_What to do_:
Output the records that follow, with every character intact.

[Collected data entries]
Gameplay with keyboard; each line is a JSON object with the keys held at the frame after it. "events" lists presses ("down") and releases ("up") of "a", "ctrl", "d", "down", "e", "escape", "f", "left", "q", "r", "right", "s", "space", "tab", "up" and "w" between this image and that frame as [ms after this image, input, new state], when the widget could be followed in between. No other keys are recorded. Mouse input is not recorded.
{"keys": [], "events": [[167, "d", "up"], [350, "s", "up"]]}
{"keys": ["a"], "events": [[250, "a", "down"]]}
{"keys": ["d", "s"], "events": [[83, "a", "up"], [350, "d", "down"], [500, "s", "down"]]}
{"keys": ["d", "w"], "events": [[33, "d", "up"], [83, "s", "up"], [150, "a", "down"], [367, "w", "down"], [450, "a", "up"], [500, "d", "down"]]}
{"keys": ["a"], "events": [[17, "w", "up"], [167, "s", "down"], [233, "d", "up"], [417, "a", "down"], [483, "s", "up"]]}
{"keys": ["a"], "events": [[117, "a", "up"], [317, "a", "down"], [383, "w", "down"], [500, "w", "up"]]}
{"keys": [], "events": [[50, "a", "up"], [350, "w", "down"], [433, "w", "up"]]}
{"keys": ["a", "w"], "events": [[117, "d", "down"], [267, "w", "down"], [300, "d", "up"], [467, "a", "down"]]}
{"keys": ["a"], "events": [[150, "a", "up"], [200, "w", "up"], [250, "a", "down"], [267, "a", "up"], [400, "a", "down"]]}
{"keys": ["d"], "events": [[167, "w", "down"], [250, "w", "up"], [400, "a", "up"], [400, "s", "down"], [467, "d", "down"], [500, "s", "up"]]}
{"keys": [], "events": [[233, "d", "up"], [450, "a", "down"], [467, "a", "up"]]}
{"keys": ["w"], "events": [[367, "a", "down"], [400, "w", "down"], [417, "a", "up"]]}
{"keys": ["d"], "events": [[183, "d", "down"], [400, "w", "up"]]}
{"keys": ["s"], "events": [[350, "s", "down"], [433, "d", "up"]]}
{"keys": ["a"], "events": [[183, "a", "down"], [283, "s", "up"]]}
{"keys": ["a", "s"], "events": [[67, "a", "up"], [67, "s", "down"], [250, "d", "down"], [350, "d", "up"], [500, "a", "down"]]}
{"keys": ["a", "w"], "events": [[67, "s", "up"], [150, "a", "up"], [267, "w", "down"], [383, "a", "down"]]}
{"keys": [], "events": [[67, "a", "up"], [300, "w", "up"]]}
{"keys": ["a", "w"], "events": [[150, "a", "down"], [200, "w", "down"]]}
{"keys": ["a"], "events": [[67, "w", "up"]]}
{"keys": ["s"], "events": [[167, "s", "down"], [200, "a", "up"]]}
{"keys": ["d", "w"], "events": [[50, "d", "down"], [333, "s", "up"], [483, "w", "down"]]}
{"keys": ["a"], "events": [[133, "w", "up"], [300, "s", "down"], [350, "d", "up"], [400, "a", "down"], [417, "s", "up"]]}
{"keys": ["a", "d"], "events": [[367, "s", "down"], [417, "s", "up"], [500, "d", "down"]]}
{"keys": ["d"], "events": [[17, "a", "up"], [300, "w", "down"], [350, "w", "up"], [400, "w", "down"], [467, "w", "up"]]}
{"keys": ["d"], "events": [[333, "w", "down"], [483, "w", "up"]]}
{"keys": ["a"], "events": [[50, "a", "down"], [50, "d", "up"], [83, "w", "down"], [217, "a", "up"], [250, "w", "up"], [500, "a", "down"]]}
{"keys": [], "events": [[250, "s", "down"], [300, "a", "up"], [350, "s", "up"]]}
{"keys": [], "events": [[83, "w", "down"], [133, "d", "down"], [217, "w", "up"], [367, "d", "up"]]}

_Exercise solution_:
Gameplay with keyboard; each line is a JSON object with the keys held at the frame after it. "events" lists presses ("down") and releases ("up") of "a", "ctrl", "d", "down", "e", "escape", "f", "left", "q", "r", "right", "s", "space", "tab", "up" and "w" between this image and that frame as [ms after this image, input, new state], when the widget could be followed in between. No other keys are recorded. Mouse input is not recorded.
{"keys": [], "events": [[167, "d", "up"], [350, "s", "up"]]}
{"keys": ["a"], "events": [[250, "a", "down"]]}
{"keys": ["d", "s"], "events": [[83, "a", "up"], [350, "d", "down"], [500, "s", "down"]]}
{"keys": ["d", "w"], "events": [[33, "d", "up"], [83, "s", "up"], [150, "a", "down"], [367, "w", "down"], [450, "a", "up"], [500, "d", "down"]]}
{"keys": ["a"], "events": [[17, "w", "up"], [167, "s", "down"], [233, "d", "up"], [417, "a", "down"], [483, "s", "up"]]}
{"keys": ["a"], "events": [[117, "a", "up"], [317, "a", "down"], [383, "w", "down"], [500, "w", "up"]]}
{"keys": [], "events": [[50, "a", "up"], [350, "w", "down"], [433, "w", "up"]]}
{"keys": ["a", "w"], "events": [[117, "d", "down"], [267, "w", "down"], [300, "d", "up"], [467, "a", "down"]]}
{"keys": ["a"], "events": [[150, "a", "up"], [200, "w", "up"], [250, "a", "down"], [267, "a", "up"], [400, "a", "down"]]}
{"keys": ["d"], "events": [[167, "w", "down"], [250, "w", "up"], [400, "a", "up"], [400, "s", "down"], [467, "d", "down"], [500, "s", "up"]]}
{"keys": [], "events": [[233, "d", "up"], [450, "a", "down"], [467, "a", "up"]]}
{"keys": ["w"], "events": [[367, "a", "down"], [400, "w", "down"], [417, "a", "up"]]}
{"keys": ["d"], "events": [[183, "d", "down"], [400, "w", "up"]]}
{"keys": ["s"], "events": [[350, "s", "down"], [433, "d", "up"]]}
{"keys": ["a"], "events": [[183, "a", "down"], [283, "s", "up"]]}
{"keys": ["a", "s"], "events": [[67, "a", "up"], [67, "s", "down"], [250, "d", "down"], [350, "d", "up"], [500, "a", "down"]]}
{"keys": ["a", "w"], "events": [[67, "s", "up"], [150, "a", "up"], [267, "w", "down"], [383, "a", "down"]]}
{"keys": [], "events": [[67, "a", "up"], [300, "w", "up"]]}
{"keys": ["a", "w"], "events": [[150, "a", "down"], [200, "w", "down"]]}
{"keys": ["a"], "events": [[67, "w", "up"]]}
{"keys": ["s"], "events": [[167, "s", "down"], [200, "a", "up"]]}
{"keys": ["d", "w"], "events": [[50, "d", "down"], [333, "s", "up"], [483, "w", "down"]]}
{"keys": ["a"], "events": [[133, "w", "up"], [300, "s", "down"], [350, "d", "up"], [400, "a", "down"], [417, "s", "up"]]}
{"keys": ["a", "d"], "events": [[367, "s", "down"], [417, "s", "up"], [500, "d", "down"]]}
{"keys": ["d"], "events": [[17, "a", "up"], [300, "w", "down"], [350, "w", "up"], [400, "w", "down"], [467, "w", "up"]]}
{"keys": ["d"], "events": [[333, "w", "down"], [483, "w", "up"]]}
{"keys": ["a"], "events": [[50, "a", "down"], [50, "d", "up"], [83, "w", "down"], [217, "a", "up"], [250, "w", "up"], [500, "a", "down"]]}
{"keys": [], "events": [[250, "s", "down"], [300, "a", "up"], [350, "s", "up"]]}
{"keys": [], "events": [[83, "w", "down"], [133, "d", "down"], [217, "w", "up"], [367, "d", "up"]]}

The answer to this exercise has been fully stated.